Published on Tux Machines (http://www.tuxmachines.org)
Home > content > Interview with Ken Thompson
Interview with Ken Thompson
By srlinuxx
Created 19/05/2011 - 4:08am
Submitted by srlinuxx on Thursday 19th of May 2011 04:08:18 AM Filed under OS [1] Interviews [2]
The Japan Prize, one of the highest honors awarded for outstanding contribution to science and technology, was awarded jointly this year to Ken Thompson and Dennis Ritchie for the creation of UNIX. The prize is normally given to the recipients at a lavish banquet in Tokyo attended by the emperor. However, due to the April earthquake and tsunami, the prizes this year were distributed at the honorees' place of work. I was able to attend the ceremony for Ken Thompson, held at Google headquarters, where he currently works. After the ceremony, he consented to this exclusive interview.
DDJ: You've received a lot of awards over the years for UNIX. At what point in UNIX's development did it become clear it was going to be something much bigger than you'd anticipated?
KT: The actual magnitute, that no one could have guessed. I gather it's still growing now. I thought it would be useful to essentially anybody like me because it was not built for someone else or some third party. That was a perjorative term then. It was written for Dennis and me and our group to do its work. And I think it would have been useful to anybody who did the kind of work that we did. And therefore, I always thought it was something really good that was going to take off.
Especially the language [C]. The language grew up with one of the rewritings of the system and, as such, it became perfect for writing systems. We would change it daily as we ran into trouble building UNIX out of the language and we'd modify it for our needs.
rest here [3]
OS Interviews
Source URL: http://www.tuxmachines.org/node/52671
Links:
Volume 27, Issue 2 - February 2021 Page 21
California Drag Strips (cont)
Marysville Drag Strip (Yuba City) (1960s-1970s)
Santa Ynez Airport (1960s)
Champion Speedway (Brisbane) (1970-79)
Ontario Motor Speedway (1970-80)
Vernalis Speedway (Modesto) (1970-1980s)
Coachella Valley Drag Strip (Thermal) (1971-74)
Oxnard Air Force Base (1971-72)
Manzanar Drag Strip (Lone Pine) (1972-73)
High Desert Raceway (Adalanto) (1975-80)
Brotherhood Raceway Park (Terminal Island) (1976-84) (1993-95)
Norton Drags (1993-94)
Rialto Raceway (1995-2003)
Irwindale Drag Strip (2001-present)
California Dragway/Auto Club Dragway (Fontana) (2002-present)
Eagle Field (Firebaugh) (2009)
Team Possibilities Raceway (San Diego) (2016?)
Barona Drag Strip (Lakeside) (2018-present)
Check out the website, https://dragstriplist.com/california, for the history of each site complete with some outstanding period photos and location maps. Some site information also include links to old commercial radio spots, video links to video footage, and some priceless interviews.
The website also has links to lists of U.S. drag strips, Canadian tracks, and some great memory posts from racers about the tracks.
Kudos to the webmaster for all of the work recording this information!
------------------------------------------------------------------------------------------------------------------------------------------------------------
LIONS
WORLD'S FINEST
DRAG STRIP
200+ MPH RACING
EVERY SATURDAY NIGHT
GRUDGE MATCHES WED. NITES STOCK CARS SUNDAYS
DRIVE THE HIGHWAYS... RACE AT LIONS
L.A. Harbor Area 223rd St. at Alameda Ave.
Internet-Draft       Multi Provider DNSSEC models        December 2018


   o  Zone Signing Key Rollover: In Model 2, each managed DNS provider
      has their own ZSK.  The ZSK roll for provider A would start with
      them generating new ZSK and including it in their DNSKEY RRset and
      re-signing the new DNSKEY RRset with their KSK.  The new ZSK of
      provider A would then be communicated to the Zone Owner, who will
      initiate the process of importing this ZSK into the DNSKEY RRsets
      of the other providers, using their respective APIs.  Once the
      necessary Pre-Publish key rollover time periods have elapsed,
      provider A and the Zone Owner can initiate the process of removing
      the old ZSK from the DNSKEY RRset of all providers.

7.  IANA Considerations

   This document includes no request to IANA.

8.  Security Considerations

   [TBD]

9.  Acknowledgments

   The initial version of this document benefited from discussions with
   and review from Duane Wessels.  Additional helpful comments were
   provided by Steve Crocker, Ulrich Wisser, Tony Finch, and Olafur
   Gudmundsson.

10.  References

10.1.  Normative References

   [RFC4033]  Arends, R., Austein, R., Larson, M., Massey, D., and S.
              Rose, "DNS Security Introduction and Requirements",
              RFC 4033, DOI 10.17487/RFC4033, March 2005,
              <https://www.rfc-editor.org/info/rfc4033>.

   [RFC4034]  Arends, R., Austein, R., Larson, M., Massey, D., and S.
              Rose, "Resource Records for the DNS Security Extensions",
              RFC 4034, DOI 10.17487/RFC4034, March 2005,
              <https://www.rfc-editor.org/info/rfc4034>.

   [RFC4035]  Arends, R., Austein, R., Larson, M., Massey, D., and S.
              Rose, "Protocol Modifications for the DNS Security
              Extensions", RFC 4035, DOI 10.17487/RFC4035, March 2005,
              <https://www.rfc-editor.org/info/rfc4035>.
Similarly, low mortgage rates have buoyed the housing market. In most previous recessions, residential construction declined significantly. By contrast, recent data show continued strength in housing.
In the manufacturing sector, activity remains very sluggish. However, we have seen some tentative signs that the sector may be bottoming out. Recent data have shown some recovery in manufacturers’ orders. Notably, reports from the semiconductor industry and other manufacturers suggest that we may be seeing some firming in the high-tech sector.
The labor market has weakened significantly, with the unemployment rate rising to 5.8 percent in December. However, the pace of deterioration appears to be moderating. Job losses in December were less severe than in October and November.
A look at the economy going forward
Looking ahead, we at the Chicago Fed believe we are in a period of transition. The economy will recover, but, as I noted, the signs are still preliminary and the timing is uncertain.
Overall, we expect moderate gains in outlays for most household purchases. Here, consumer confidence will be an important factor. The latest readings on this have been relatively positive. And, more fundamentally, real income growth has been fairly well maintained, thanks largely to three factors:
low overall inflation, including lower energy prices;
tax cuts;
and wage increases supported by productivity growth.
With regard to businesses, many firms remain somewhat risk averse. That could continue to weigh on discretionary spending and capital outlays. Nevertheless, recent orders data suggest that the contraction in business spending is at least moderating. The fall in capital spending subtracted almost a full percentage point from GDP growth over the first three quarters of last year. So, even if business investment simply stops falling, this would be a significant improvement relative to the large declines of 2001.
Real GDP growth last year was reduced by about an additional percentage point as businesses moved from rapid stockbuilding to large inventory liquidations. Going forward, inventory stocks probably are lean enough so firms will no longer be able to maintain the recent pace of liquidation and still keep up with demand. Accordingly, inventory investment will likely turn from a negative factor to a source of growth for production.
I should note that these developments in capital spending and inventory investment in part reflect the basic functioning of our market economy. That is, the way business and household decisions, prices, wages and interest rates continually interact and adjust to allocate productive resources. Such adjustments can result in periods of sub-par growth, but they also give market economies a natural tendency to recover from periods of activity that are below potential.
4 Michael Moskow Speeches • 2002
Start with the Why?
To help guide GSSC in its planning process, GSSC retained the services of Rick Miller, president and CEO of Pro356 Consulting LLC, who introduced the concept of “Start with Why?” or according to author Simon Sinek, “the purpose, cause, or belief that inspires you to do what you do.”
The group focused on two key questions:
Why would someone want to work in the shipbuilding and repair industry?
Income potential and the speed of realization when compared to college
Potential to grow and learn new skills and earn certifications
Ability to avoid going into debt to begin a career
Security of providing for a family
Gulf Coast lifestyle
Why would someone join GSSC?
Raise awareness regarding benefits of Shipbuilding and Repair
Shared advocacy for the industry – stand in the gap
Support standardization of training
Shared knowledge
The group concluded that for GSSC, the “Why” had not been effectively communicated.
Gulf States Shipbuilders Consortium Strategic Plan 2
· · · · · · ·
## [WHAT TO PRODUCE]
Only lines containing the string "GSSC" belong in the answer; find them in the data above and copy them.

## [ANSWER FOR THIS EXERCISE]
To help guide GSSC in its planning process, GSSC retained the services of Rick Miller, president and CEO of Pro356 Consulting LLC, who introduced the concept of “Start with Why?” or according to author Simon Sinek, “the purpose, cause, or belief that inspires you to do what you do.”
Why would someone join GSSC?
The group concluded that for GSSC, the “Why” had not been effectively communicated.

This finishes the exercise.